**Aim of the exercise:** Count how many lines below include the word "Lake". Answer with a number only.

**Material provided:**
* * *

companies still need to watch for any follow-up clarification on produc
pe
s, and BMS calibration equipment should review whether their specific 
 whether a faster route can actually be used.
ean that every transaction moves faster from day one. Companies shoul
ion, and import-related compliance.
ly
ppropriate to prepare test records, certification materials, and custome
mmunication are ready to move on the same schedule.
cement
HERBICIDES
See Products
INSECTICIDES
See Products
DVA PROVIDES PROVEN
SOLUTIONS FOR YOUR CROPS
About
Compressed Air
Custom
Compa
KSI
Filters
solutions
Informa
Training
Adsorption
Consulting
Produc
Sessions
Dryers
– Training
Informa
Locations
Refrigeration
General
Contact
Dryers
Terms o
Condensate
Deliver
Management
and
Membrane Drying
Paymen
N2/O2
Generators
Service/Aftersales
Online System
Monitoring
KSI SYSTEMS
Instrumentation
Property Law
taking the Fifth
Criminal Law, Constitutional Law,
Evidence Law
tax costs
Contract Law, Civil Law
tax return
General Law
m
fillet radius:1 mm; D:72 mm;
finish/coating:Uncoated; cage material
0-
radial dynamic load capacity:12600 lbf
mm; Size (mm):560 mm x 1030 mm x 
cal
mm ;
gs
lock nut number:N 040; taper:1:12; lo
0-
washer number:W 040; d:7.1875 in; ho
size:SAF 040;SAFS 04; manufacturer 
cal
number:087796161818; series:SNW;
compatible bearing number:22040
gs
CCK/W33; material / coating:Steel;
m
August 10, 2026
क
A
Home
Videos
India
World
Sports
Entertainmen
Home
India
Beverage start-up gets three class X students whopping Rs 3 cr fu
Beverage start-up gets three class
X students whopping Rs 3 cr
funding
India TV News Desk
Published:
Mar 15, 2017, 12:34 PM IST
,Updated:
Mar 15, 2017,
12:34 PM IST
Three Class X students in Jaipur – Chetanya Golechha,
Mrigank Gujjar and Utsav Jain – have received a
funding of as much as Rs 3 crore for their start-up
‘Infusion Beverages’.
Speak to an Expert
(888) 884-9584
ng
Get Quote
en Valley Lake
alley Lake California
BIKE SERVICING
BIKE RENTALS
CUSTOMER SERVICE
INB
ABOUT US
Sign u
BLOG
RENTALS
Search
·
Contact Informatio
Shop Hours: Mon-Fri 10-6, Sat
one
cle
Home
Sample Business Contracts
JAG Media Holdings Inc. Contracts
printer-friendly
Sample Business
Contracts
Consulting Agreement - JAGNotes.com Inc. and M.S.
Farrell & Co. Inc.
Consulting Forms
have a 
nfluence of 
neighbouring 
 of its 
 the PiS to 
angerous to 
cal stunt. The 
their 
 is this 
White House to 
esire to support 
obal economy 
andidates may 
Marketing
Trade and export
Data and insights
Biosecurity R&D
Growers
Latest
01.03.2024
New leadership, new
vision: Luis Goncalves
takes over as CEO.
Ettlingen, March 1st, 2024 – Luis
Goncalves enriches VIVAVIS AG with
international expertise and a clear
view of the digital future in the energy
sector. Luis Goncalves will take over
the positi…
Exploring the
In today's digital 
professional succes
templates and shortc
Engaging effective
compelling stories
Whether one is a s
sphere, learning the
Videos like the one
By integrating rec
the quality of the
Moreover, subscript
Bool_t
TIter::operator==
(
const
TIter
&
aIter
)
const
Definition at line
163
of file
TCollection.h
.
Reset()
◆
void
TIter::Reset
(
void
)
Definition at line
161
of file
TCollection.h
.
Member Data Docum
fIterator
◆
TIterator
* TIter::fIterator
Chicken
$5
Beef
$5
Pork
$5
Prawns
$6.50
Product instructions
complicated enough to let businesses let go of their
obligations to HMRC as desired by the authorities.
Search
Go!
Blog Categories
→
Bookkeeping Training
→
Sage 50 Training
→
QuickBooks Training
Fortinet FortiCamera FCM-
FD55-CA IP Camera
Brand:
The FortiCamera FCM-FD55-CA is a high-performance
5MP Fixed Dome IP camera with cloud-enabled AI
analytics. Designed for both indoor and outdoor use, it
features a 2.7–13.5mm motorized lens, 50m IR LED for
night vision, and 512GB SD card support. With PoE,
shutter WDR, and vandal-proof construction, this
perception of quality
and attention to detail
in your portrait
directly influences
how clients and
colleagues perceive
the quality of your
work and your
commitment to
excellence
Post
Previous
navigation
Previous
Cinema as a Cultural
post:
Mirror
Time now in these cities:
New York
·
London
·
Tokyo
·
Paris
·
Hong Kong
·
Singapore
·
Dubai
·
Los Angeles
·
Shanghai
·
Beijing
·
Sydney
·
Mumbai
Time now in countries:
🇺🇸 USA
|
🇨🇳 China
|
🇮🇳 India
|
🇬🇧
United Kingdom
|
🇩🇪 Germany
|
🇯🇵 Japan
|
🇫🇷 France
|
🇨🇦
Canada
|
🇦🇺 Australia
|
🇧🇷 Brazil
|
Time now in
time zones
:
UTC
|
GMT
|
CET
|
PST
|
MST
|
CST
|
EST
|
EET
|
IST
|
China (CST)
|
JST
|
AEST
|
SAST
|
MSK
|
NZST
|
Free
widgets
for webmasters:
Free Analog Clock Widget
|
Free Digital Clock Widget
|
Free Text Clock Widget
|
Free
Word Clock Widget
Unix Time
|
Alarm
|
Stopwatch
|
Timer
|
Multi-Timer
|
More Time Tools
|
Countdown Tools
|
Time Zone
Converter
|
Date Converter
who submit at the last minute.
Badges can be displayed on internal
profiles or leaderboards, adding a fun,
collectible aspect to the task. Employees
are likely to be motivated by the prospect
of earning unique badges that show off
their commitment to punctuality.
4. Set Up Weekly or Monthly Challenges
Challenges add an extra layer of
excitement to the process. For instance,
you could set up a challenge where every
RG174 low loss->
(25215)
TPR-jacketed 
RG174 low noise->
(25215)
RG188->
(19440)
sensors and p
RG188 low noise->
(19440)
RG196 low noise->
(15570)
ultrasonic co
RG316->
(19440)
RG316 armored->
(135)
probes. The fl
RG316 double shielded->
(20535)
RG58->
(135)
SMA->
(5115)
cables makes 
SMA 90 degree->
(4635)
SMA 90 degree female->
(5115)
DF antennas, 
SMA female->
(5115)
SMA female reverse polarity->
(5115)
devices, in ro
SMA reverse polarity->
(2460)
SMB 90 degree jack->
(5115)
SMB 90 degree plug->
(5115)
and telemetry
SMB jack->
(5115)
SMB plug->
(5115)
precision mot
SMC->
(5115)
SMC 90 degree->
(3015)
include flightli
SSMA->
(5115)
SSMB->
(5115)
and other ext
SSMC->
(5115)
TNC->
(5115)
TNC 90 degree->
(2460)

* * *

**Your solution:** 2